BTW, have you ridden a Ventana? Not much weight difference in the scope of things.


----------



## ki5ka (Dec 17, 2006)

...


----------



## ki5ka (Dec 17, 2006)

DrMarkR said:


> This is the X Fusion setup.....they're no longer partnered with Ellsworth.


What I posted above "Energy-efficient suspension (by Ellsworth, Instant Center Tracking)" I got off of Calfee's site.


----------



## ki5ka (Dec 17, 2006)

DrMarkR said:


> BTW, have you ridden a Ventana? Not much weight difference in the scope of things.

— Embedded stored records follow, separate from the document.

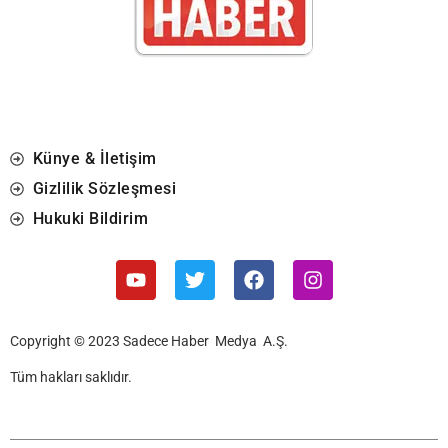
Künye & İletişim
Gizlilik Sözleşmesi
Hukuki Bildirim
Copyright © 2023 Sadece Haber Medya A.Ş.
Tüm hakları saklıdır.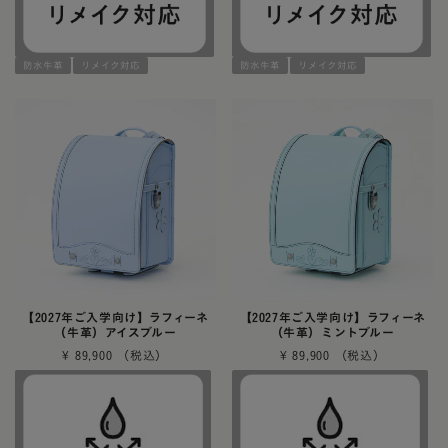
防水牛革
リメイク対応
防水牛革
リメイク対応
【2027年ご入学向け】ラフィーネ
【2027年ご入学向け】ラフィーネ
（牛革）アイスブルー
（牛革）ミントブルー
¥
89,900
¥
89,900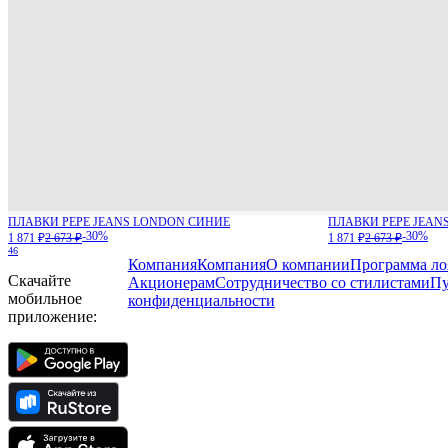
ПЛАВКИ PEPE JEANS LONDON СИНИЕ
ПЛАВКИ PEPE JEAN
-30%
-30%
1 871 ₽
2 673 ₽
1 871 ₽
2 673 ₽
46
Компания
Компания
О компании
Программа ло
Скачайте
Акционерам
Сотрудничество со стилистами
Пу
мобильное
конфиденциальности
приложение: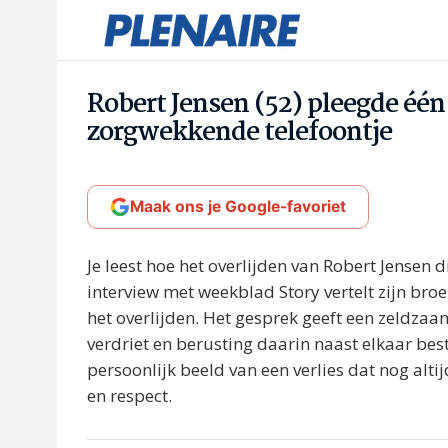
Robert Jensen (52) pleegde één 
zorgwekkende telefoontje
Maak ons je Google-favoriet
Je leest hoe het overlijden van Robert Jensen
interview met weekblad Story vertelt zijn br
het overlijden. Het gesprek geeft een zeldzaam
verdriet en berusting daarin naast elkaar be
persoonlijk beeld van een verlies dat nog alt
en respect.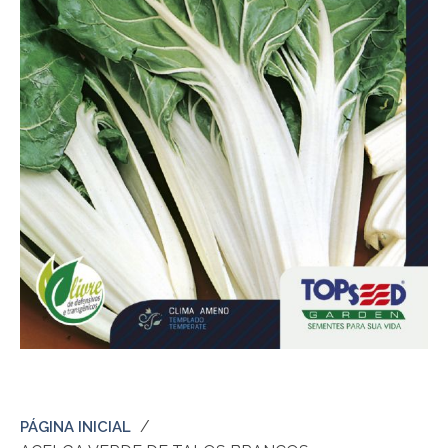
PÁGINA INICIAL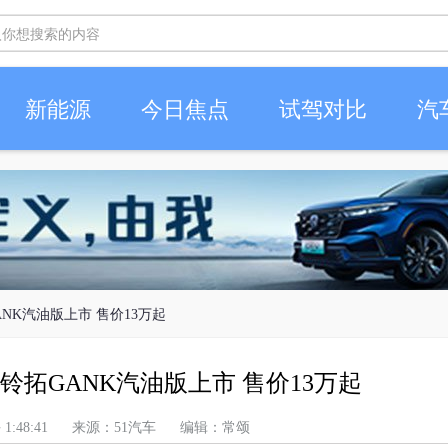
新能源
今日焦点
试驾对比
汽
NK汽油版上市 售价13万起
拓GANK汽油版上市 售价13万起
 下午 1:48:41 来源：51汽车 编辑：常颂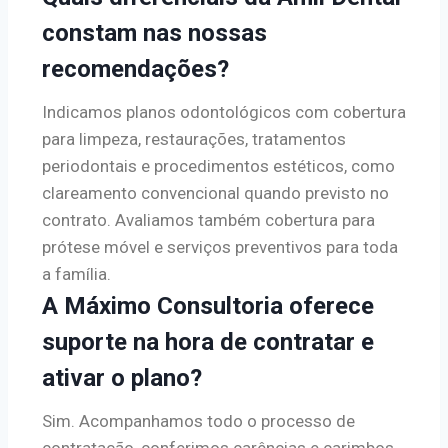
constam nas nossas
recomendações?
Indicamos planos odontológicos com cobertura
para limpeza, restaurações, tratamentos
periodontais e procedimentos estéticos, como
clareamento convencional quando previsto no
contrato. Avaliamos também cobertura para
prótese móvel e serviços preventivos para toda
a família.
A Máximo Consultoria oferece
suporte na hora de contratar e
ativar o plano?
Sim. Acompanhamos todo o processo de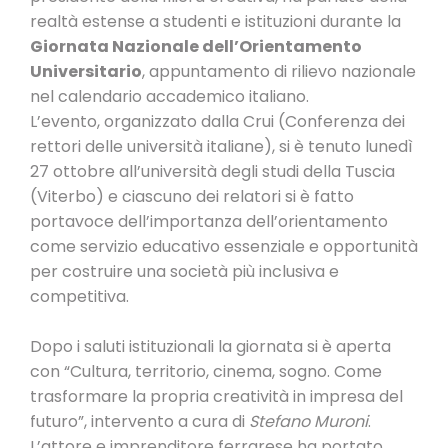
realtà estense a studenti e istituzioni durante la
Giornata Nazionale dell’Orientamento
Universitario
, appuntamento di rilievo nazionale
nel calendario accademico italiano.
L’evento, organizzato dalla Crui (Conferenza dei
rettori delle università italiane), si è tenuto lunedì
27 ottobre all’università degli studi della Tuscia
(Viterbo) e ciascuno dei relatori si è fatto
portavoce dell’importanza dell’orientamento
come servizio educativo essenziale e opportunità
per costruire una società più inclusiva e
competitiva.
Dopo i saluti istituzionali la giornata si è aperta
con “Cultura, territorio, cinema, sogno. Come
trasformare la propria creatività in impresa del
futuro”, intervento a cura di
Stefano Muroni
.
L’attore e imprenditore ferrarese ha portato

We have been riding an ECdM for about 2 years. It's a great machine!

As I said to Dan, the Turner 5 spot I was riding weighed the same as my Pivot 927 Trail, yet there is a huge performance difference. Not sure that translates, maybe it's just going to 29" wheel, but that is the impetus of my motivation.


----------



## ki5ka (Dec 17, 2006)

PMK said:


> X Fusion is a fork and shock company.


Thanks Paul


----------



## DrMarkR (Apr 18, 2013)

"What I posted above "Energy-efficient suspension (by Ellsworth, Instant Center Tracking)" I got off of Calfee's site."

Yep. And my point was that webpage on their site is out of date....I reposted the X-Fusion bike to make that more clear.


----------



## Okayfine (Sep 7, 2010)

You could short-circuit this whole thread by just talking to Alex. I know you're not necessarily ready to buy and feel you might be wasting his time, but if you do buy and you buy through Alex, you won't be wasting his time.


----------



## ebnelson (Oct 30, 2006)

ki5ka said:


> We have been riding an ECdM for about 2 years. It's a great machine!
> 
> As I said to Dan, the Turner 5 spot I was riding weighed the same as my Pivot 927 Trail, yet there is a huge performance difference. Not sure that translates, maybe it's just going to 29" wheel, but that is the impetus of my motivation.


If you have a chance to ride the ECDM 29 you should do it before spending top $$$ on a Calfee.


----------